* **What you are asked to do**:
Can you write the next part of the article on journalists' access to Papua, picking up right after its last sentence?

* **Page extract**:
◆ ◆ ◆ ◆ ◆ ◆ ◆

Phelim Kine, Asia deputy director for Human Rights Watch, said "elements of the Indonesian government" have failed to deliver on Widodo's promise to open Papua to foreign reporters.

The New York-based rights group released on Nov. 11 a report interviewing 107 journalists, editors, publishers and representatives of domestic and international nongovernmental organizations.

Kine suggested a conspiracy was in place between the Indonesian government and security forces to keep foreign journalists out of resource-rich West Papua, where a low-level insurgency has clashed with military forces for several decades.

"There are elements within the Indonesian government and security forces that are intrinsically hostile to the concept of free media access to Papua," he said, adding that a number of senior government and military officials intensely opposed opening the region to foreign media.

"This is an ongoing problem. There is no clear process," he added.

He said that President Widodo has prioritized development in Papua as a way to provide stability and to appease local citizens' dissatisfaction with the government.

Kine said that government officials have acknowledged that open access to information is key to Papua's development. "But what's clear is that they are unwilling or hesitate or suspicious about what opening [the region] to the media might bring in terms of having some influence on the separatist movement in Papua," he said.

In addition, Indonesian journalists were "extremely vulnerable to intimidation, harassment and violence" by the government, security forces, and pro-independence groups, he said.

Father Neles Tebay, coordinator of the Papua Peace Network, told ucanews.com that harassment of journalists in Papua is common.

◆ ◆ ◆ ◆ ◆ ◆ ◆

* **Information provided**:
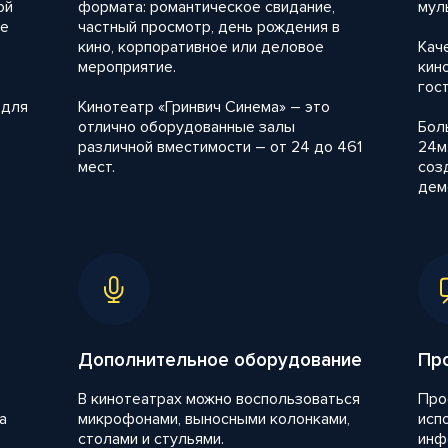
ой
формата: романтическое свидание,
мул
же
частный просмотр, день рождения в
кино, корпоративное или деловое
Кач
мероприятие.
кин
гост
 для
Кинотеатр «Гринвич Синема» – это
отлично оборудованные залы
Бол
различной вместимости – от 24 до 461
24м
мест.
соз
дем
Дополнительное оборудование
Пр
В кинотеатрах можно воспользоваться
Про
а
микрофонами, выносными колонками,
исп
столами и стульями.
инф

◆ ◆ ◆ ◆ ◆ ◆ ◆

* **Answer to this exercise**:
"Indeed, Indonesian journalists in Papua — both the Papuans and those coming from other regions — often face cruel treatment if they write something that annoys the government," he said.

Still, the people in Papua have other avenues to distribute information with or without the help of a foreign media presence in the region, he said.

"In terms of the distribution of information, the presence of foreign journalists in Papua doesn't have real influences. Whatever happens in Papua, they can be distributed through social media. So there's nothing that can be hidden in Papua. The Internet is already here. It can't be blocked," he said.

Andreas Harsono, an Indonesian researcher for Human Rights Watch, said foreign journalists are routinely hassled when applying for visas. A British journalist applied five months ago for access to the region and still hasn't heard back from Indonesian authorities, he said.

Harsono called on Widodo to formally lift restrictions on foreign media access to Papua and direct all government and security officials to immediately comply with the order.